Als ich in Ayliz' trüben Blick schaue, weiß ich, dass meine Reaktion sie enttäuscht. Weil ich dich mag. Das hat sie am Telefon zu mir gesagt. Wenn ich doch nur hätte antworten können: Und ich mag dich ein kleines bisschen zu sehr. Deshalb sollte ich mich eigentlich fern von dir halten. Es ist wie damals mit der Gitarre. Im Moment befinde ich mich noch in der Phase, wo ich versuche, zu spielen. Leider habe ich keine Ahnung, ob ich es überstehen werde, erneut in die Splitter zu schauen.

Ich will die Enttäuschung in ihren Augen fortwischen und ihr stattdessen jeden Tag ein Lächeln ins Gesicht zaubern. Möglicherweise kann sie das für mich übernehmen. Ich seufze, weil ich ein hoffnungsloser Fall bin. »Na schön.« Automatisch greife ich zu der Tasche mit dem Ritalin. Ohne geht's nicht. Wenn ich nur daran denke, wie in dem engen Raum ihr heißer Atem auf meinen trifft, spielt mein Magen verrückt. Und je weiter die Schmetterlinge aufwärts fliegen, desto eindringlicher spüre ich, wie meine Schultern schlaff absacken - zu Eis erstarren.

»Nichts da. Die Regel lautet: keine Handys.« Sie hätte das mal sagen sollen, als ich regelmäßig Zolpidem eingenommen habe. Ihre Unterstellung stimmt vorne und hinten nicht. Das Handy befindet sich in meiner Hosentasche und nicht in der Handtasche. Um es zu beweisen, lege ich es auf den Tisch. Ist ja nicht so, als schreibt mir dort jemand versaute Textnachrichten. Was das angeht, bin ich ein offenes Buch.

»Aufmachen!« Ihr energischer Befehlston gefällt mir überhaupt nicht. Ich atme tief durch und stelle fest, meinen Körper neuerdings wieder im Griff zu haben. Zumindest, was die Wutanfälle anbelangt. Ich bin dankbar, dass der Arzt seinen Fehler schnell eingesehen hat. Zwar habe ich mit dem Zolpidem besser geschlafen, aber lieber verpasse ich weiterhin den Unterricht, als mir von Ayliz anhören zu müssen, wie falsch Gewalt gegen Personen ist und es moralischer wäre, meine Aggressionen an einem Boxsack auszulassen. Hätte ja klappen können, wenn sie nicht immer nur zehn Zentimeter von mir entfernt stand.

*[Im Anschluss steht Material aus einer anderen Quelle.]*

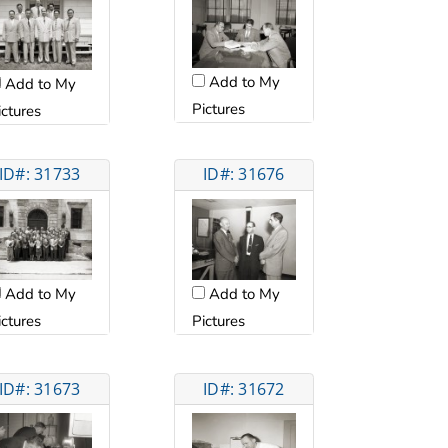
Add to My
Add to My
Pictures
ictures
ID#: 31733
ID#: 31676
Add to My
Add to My
ictures
Pictures
ID#: 31673
ID#: 31672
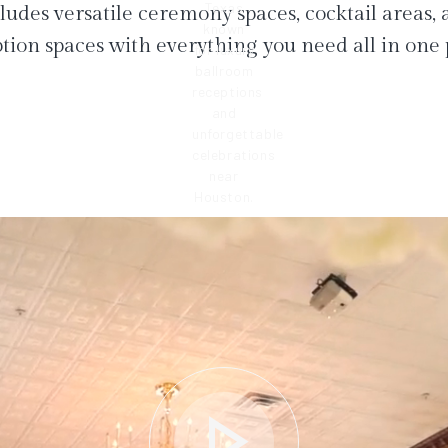
ludes versatile ceremony spaces, cocktail areas,
tion spaces with everything you need all in one 
play_arrow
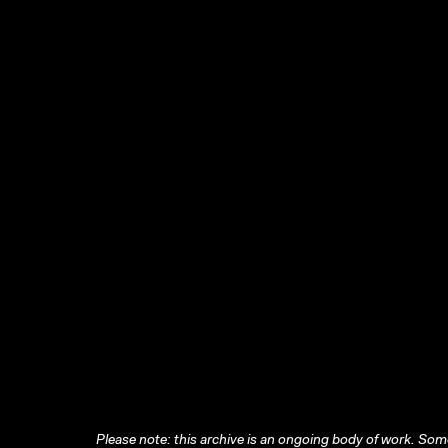
Please note: this archive is an ongoing body of work. Some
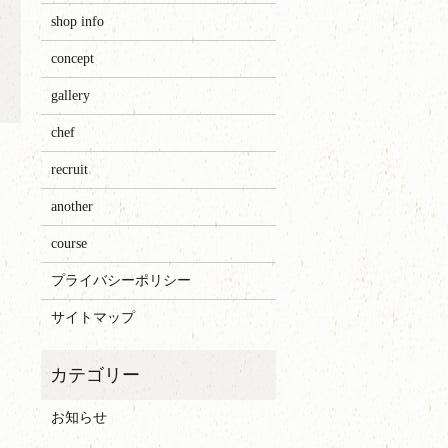
shop info
concept
gallery
chef
recruit
another
course
プライバシーポリシー
サイトマップ
お知らせ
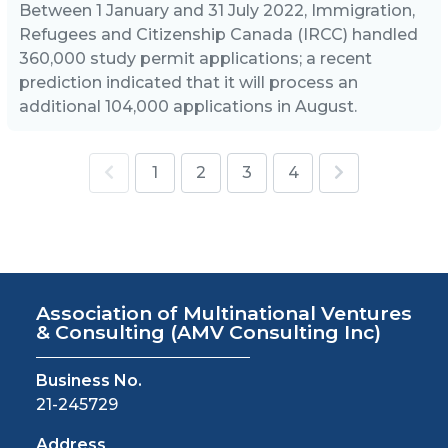
Between 1 January and 31 July 2022, Immigration,
Refugees and Citizenship Canada (IRCC) handled
360,000 study permit applications; a recent
prediction indicated that it will process an
additional 104,000 applications in August.
1
2
3
4
Association of Multinational Ventures
& Consulting
(AMV Consulting Inc)
Business No.
21-245729
Address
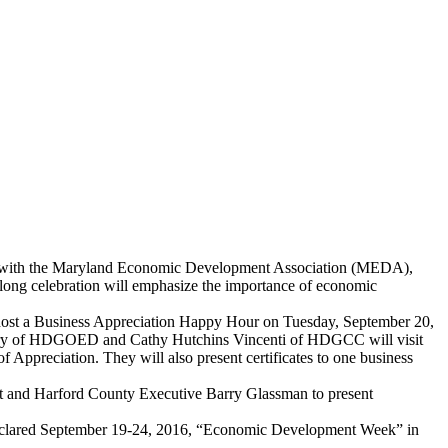
with the Maryland Economic Development Association (MEDA),
ong celebration will emphasize the importance of economic
st a Business Appreciation Happy Hour on Tuesday, September 20,
senbery of HDGOED and Cathy Hutchins Vincenti of HDGCC will visit
ppreciation. They will also present certificates to one business
 and Harford County Executive Barry Glassman to present
 declared September 19-24, 2016, “Economic Development Week” in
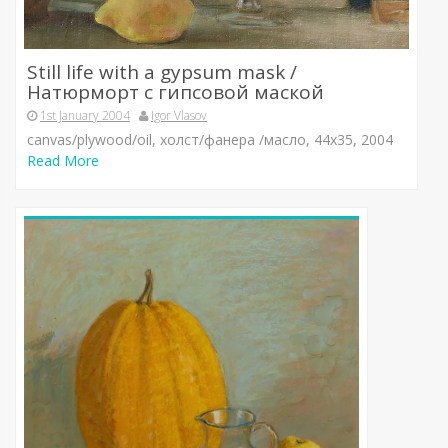
Still life with a gypsum mask /
Натюрморт с гипсовой маской
1st January 2004
Igor Vlasov
canvas/plywood/oil, холст/фанера /масло, 44х35, 2004
Read More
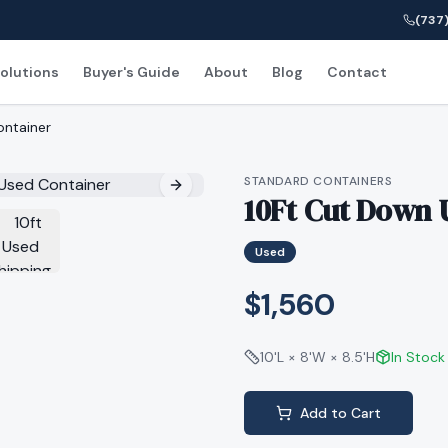
(737)
olutions
Buyer's Guide
About
Blog
Contact
ontainer
STANDARD CONTAINERS
10Ft Cut Down 
Used
$1,560
10'L × 8'W × 8.5'H
In Stock
Add to Cart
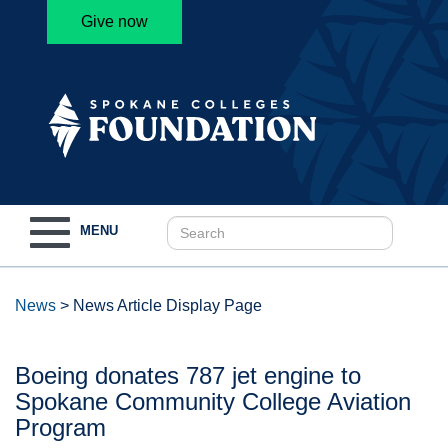
Give now
Toggle
MENU
navigation
News
>
News Article Display Page
Boeing donates 787 jet engine to
Spokane Community College Aviation
Program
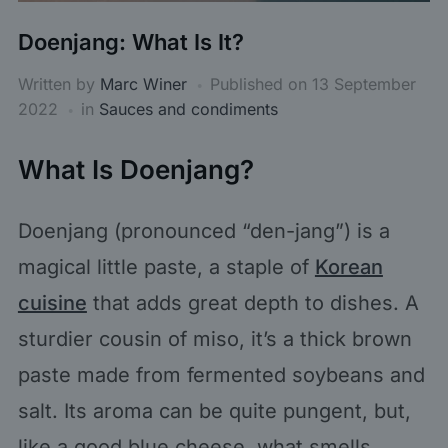
Doenjang: What Is It?
Written by
Marc Winer
Published on
13 September
2022
in
Sauces and condiments
What Is Doenjang?
Doenjang (pronounced “den-jang”) is a
magical little paste, a staple of
Korean
cuisine
that adds great depth to dishes. A
sturdier cousin of miso, it’s a thick brown
paste made from fermented soybeans and
salt. Its aroma can be quite pungent, but,
like a good blue cheese, what smells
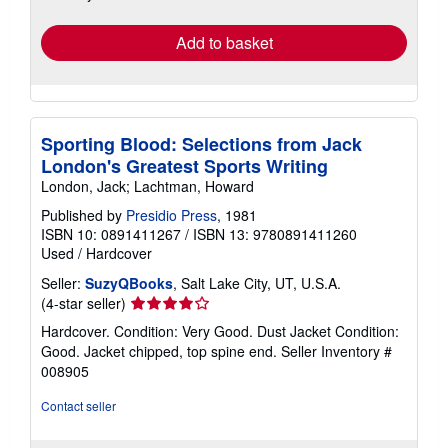
rates
Add to basket
Sporting Blood: Selections from Jack
London's Greatest Sports Writing
London, Jack; Lachtman, Howard
Published by
Presidio Press
, 1981
ISBN 10: 0891411267
/
ISBN 13: 9780891411260
Used
/
Hardcover
Seller:
SuzyQBooks
, Salt Lake City, UT, U.S.A.
Seller
(4-star seller)
rating
Hardcover. Condition: Very Good. Dust Jacket Condition:
4
Good. Jacket chipped, top spine end.
Seller Inventory #
out
008905
of
5
Contact seller
stars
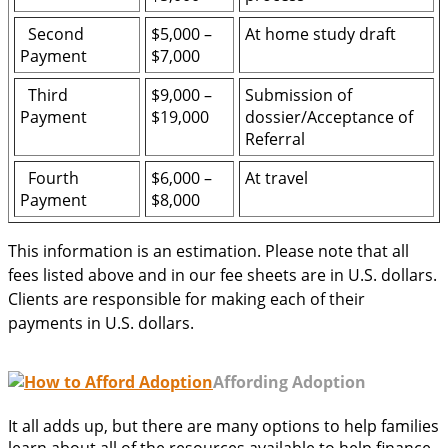
Second
$5,000 –
At home study draft
Payment
$7,000
Third
$9,000 –
Submission of
Payment
$19,000
dossier/Acceptance of
Referral
Fourth
$6,000 –
At travel
Payment
$8,000
This information is an estimation. Please note that all
fees listed above and in our fee sheets are in U.S. dollars.
Clients are responsible for making each of their
payments in U.S. dollars.
Affording Adoption
It all adds up, but there are many options to help families
learn about all of the resources available to help finance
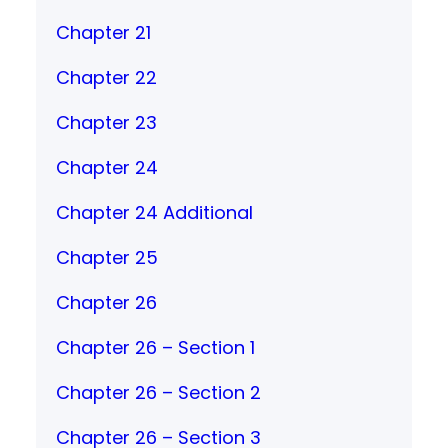
Chapter 21
Chapter 22
Chapter 23
Chapter 24
Chapter 24 Additional
Chapter 25
Chapter 26
Chapter 26 – Section 1
Chapter 26 – Section 2
Chapter 26 – Section 3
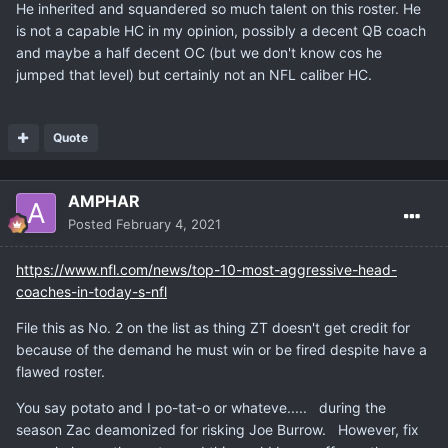
He inherited and squandered so much talent on this roster. He
is not a capable HC in my opinion, possibly a decent QB coach
and maybe a half decent OC (but we don't know cos he
jumped that level) but certainly not an NFL caliber HC.
Quote
AMPHAR
Posted
February 4, 2021
https://www.nfl.com/news/top-10-most-aggressive-head-
coaches-in-today-s-nfl
File this as No. 2 on the list as thing ZT doesn't get credit for
because of the demand he must win or be fired despite have a
flawed roster.
You say potato and I po-tat-o or whateve..... during the
season Zac deamonized for risking Joe Burrow. However, fix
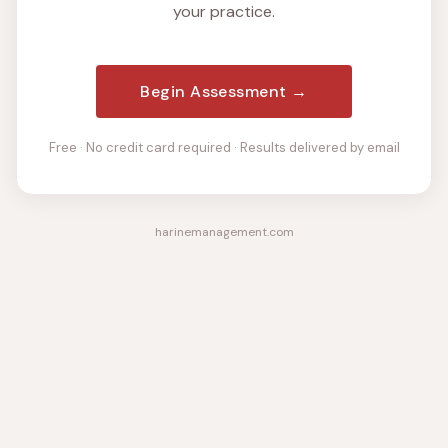
your practice.
Begin Assessment →
Free · No credit card required · Results delivered by email
harinemanagement.com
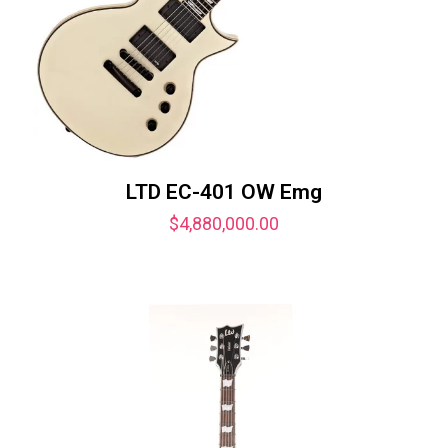
LTD EC-401 OW Emg
$
4,880,000.00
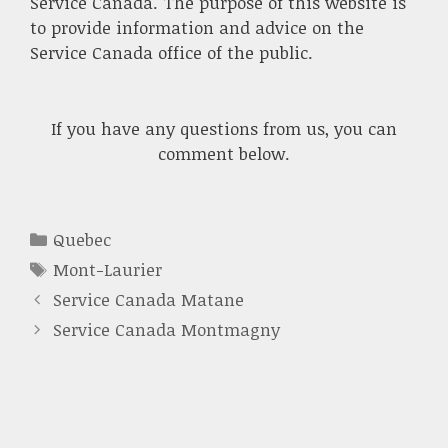
Service Canada. The purpose of this website is
to provide information and advice on the
Service Canada office of the public.
If you have any questions from us, you can
comment below.
Categories
Quebec
Tags
Mont-Laurier
Service Canada Matane
Service Canada Montmagny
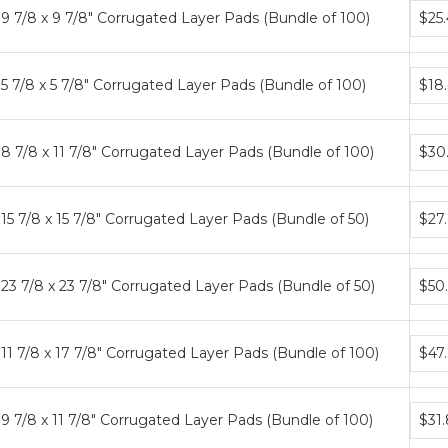
Bund
9 7/8 x 9 7/8" Corrugated Layer Pads (Bundle of 100)
$25
price
tiers
Bund
5 7/8 x 5 7/8" Corrugated Layer Pads (Bundle of 100)
$18
price
tiers
Bund
8 7/8 x 11 7/8" Corrugated Layer Pads (Bundle of 100)
$30
price
tiers
Bund
15 7/8 x 15 7/8" Corrugated Layer Pads (Bundle of 50)
$27
price
tiers
Bund
23 7/8 x 23 7/8" Corrugated Layer Pads (Bundle of 50)
$50
price
tiers
Bund
11 7/8 x 17 7/8" Corrugated Layer Pads (Bundle of 100)
$47
price
tiers
Bund
9 7/8 x 11 7/8" Corrugated Layer Pads (Bundle of 100)
$31
price
tiers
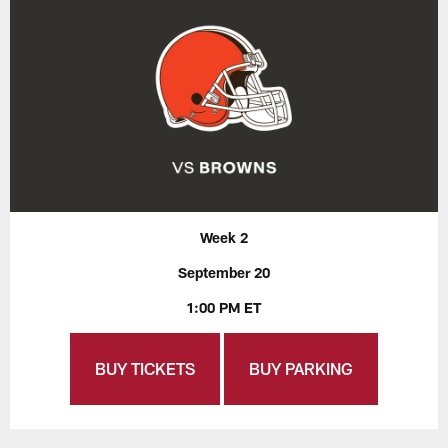
Week 2
September 20
1:00 PM ET
BUY TICKETS
BUY PARKING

Ich möchte nicht, dass Maia weiß, dass ich den Alltag nur mithilfe von Ritalin meistere. Sie wird sich fragen, warum ich ADHS habe, wenn ich im Unterricht eher durch Träumen als durch Hyperaktivität auffalle. Viele wissen gar nicht, dass man auch einen Aufmerksamkeitsdefizit haben kann, ohne ständig zu zappeln. »Hier hat man ja echt keine Privatsphäre.« Ich öffne die Tasche und weise sie dabei eindringlich auf ihren Fehler hin. Ihr fällt es nicht mal auf.

Sie ist zu sehr damit beschäftigt, einen Ort für die Pflicht zu finden. Wir folgen ihr stumm. Menschen schauen oft nicht hin. Sie bemerken nicht, wenn sie eine Grenze überschreiten. Bei Ayliz ist das irgendwie anders. Ich habe das Gefühl, sie sieht mich.

»Gemütlich, gefällt mir.« Maia entdeckt eine dunkle Abstellkammer, die ihr sofort zusagt. Mir dagegen gar nicht. Das Regal mit den Lebensmitteln, der Trockner und die Waschmaschine nehmen zu viel Platz in Anspruch. Wir werden uns darin kaum bewegen können. Ich überlege, ihr von meiner nicht vorhandenen Platzangst zu erzählen, da werde ich auch schon in den Raum geschubst. Ein Körper drückt sich gegen mich. In der Dunkelheit erkenne ich nichts, aber die nussige Duftnote stammt eindeutig von Ayliz. Ich widerstehe dem Drang, meine Nase in ihre dunklen Haare zu vergraben. Er würde mich nicht lange auf den Beinen halten. »Sorry«, murmelt sie.